On development models for sharing (experimental) code

One core aim of Sage is to foster code sharing, and to encourage groups of researchers, teachers, and other users to get together to develop new features they need either on top of or within Sage, and share them.

Over the years, many development workflows have been experimented by various groups of people to improve Sage in certain areas, like Sage-Combinat for (algebraic) combinatorics, Sage-Words for combinatorics on words, SageManifolds for differential geometry, purple-sage for number theory, ...

The goal of this document is to discuss the different workflows that have been tried with their pros and cons, to share best practices and to brainstorm about what support and recommendations Sage could provide for various use cases.

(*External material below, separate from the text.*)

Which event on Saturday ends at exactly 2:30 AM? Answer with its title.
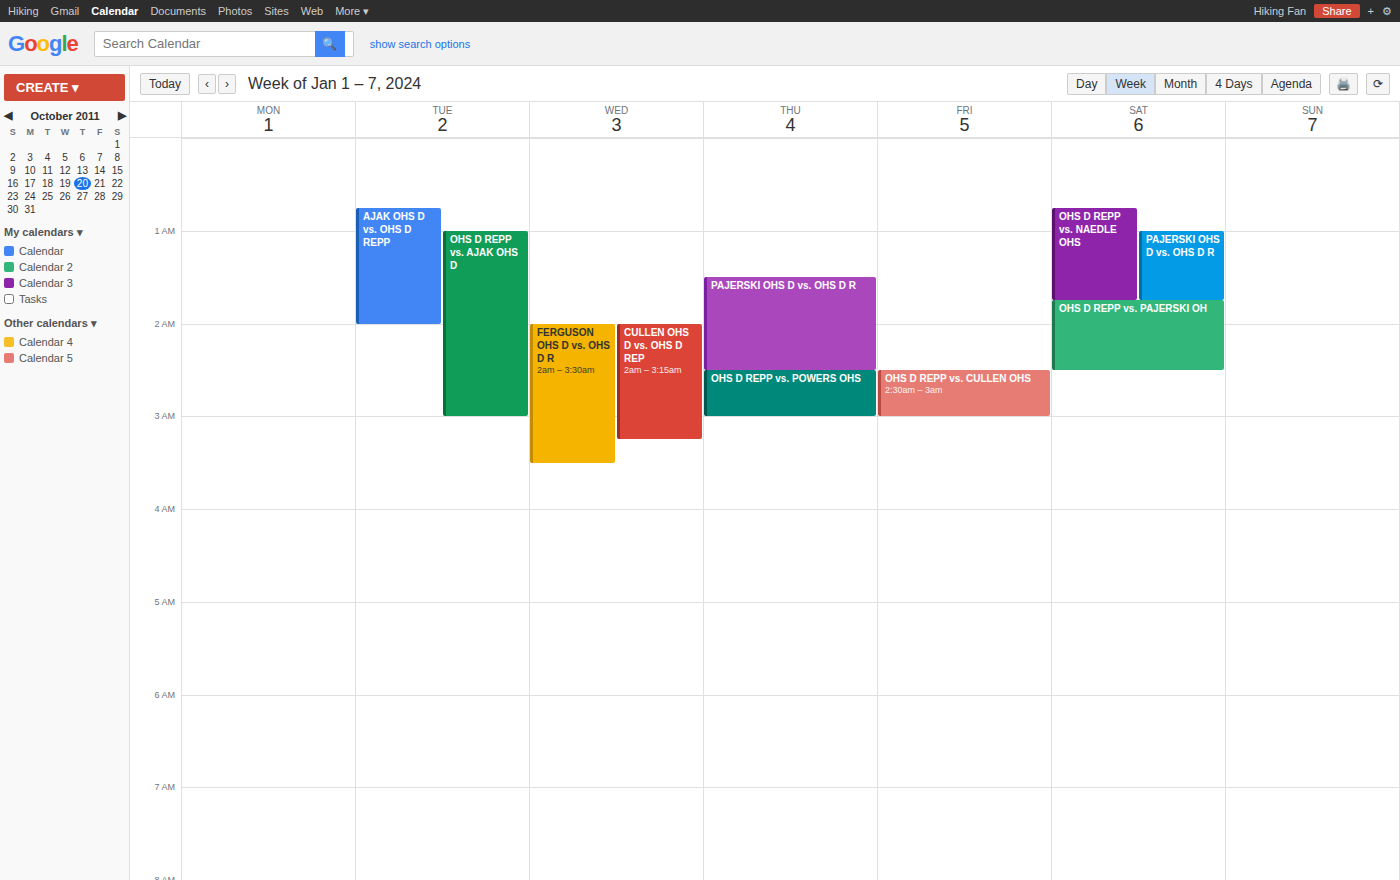
"OHS D REPP vs. PAJERSKI OH"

Eventually, this could become a section of the developer's manual (though this can be of interest for other people wanting to start sharing code without necessarily contributing to Sage), or a page of the sagemath.org website.

At this point this is a collection of notes by N. ThiƩry; please hack in and contribute your own vision!

See also:

Objectives of a development workflow

Of course the milleage will vary from project to project, but the objectives of a development workflow can typically be to:

1. Support fast paced development within a group of users working on

2. Support rapid dissemination of experimental features.

3. Foster high quality code by promoting documentation, tests, code reviews.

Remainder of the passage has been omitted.